#### SOURCE INFORMATION:
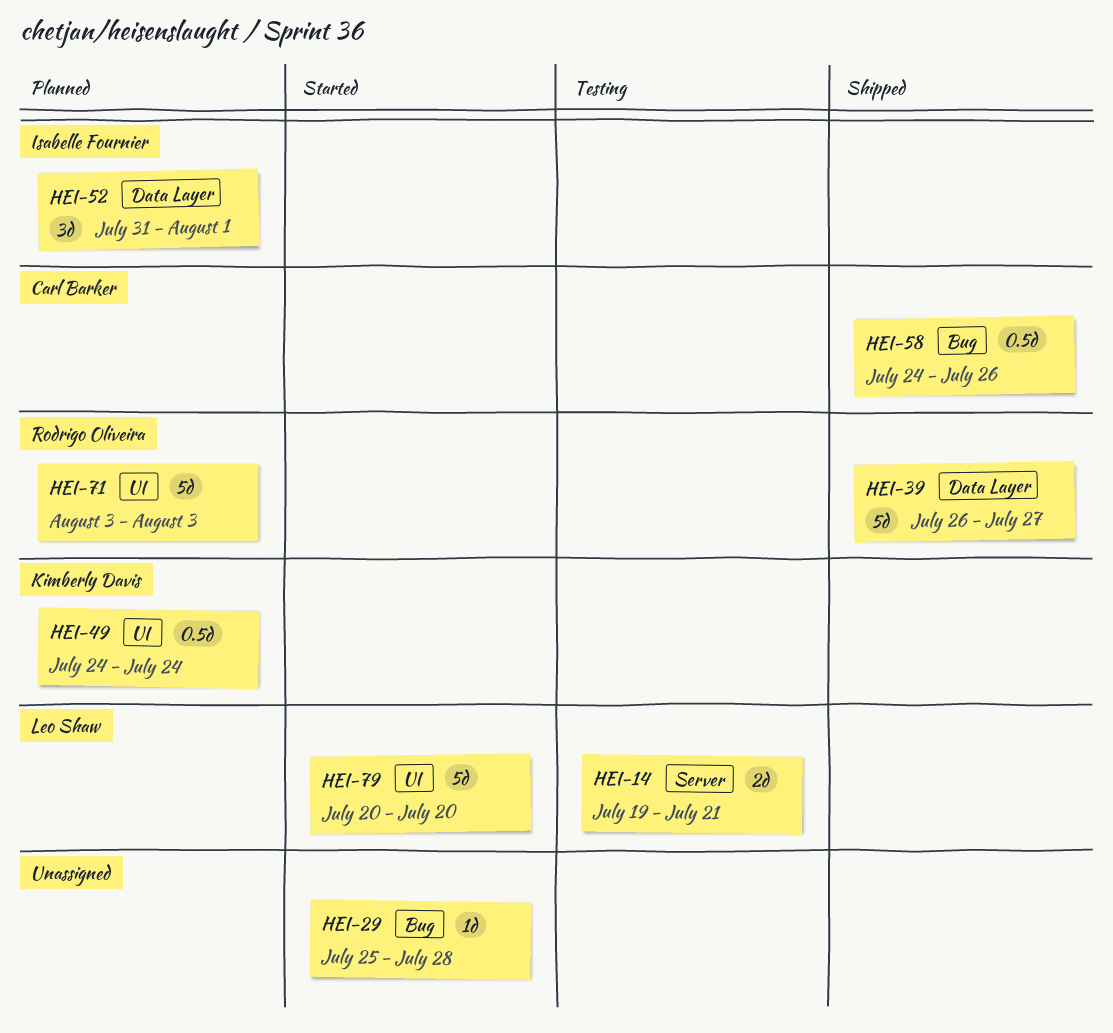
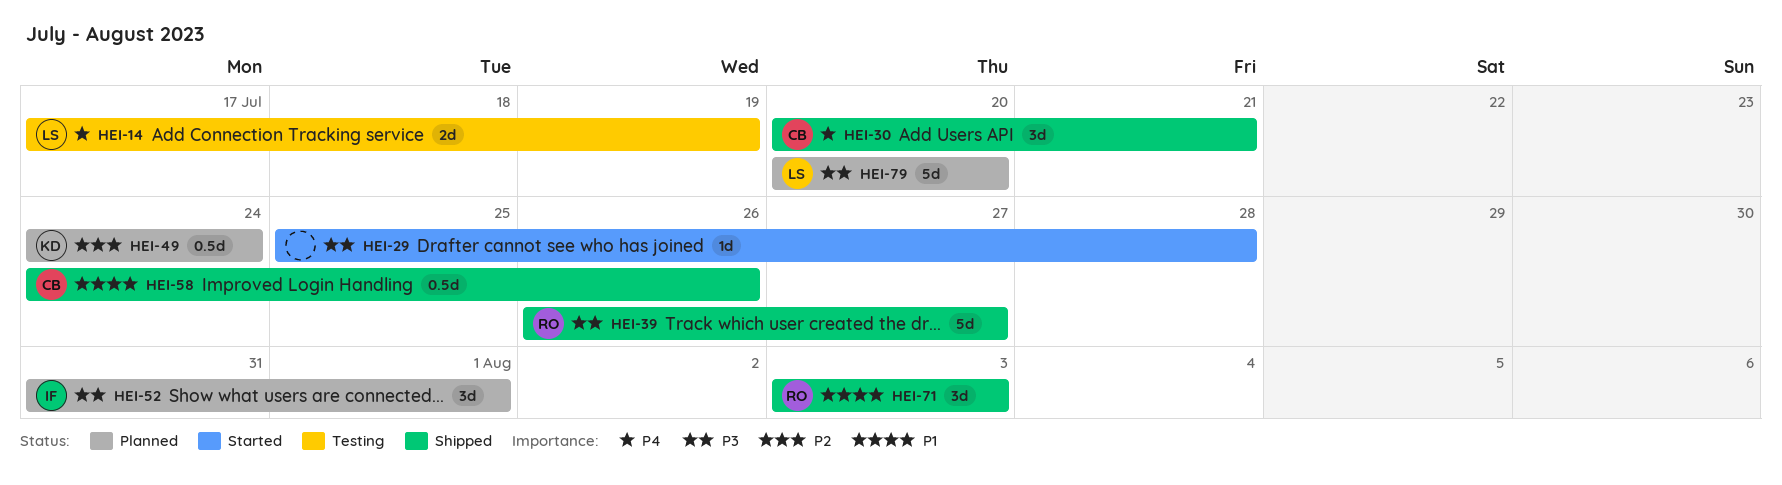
HEI-14, start: Jul 19 -> Jul 17
HEI-14, due: Jul 21 -> Jul 19
HEI-30: none -> present
HEI-71, status: Planned -> Shipped
HEI-71, estimate: 5d -> 3d
HEI-79, status: Started -> Planned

#### WHAT NEEDS TO BE DONE:
Starting with the first entry and ending with the last, reproduce the listing exactly, without its pictures.

#### RESPONSE:
HEI-14, start: Jul 19 -> Jul 17
HEI-14, due: Jul 21 -> Jul 19
HEI-30: none -> present
HEI-71, status: Planned -> Shipped
HEI-71, estimate: 5d -> 3d
HEI-79, status: Started -> Planned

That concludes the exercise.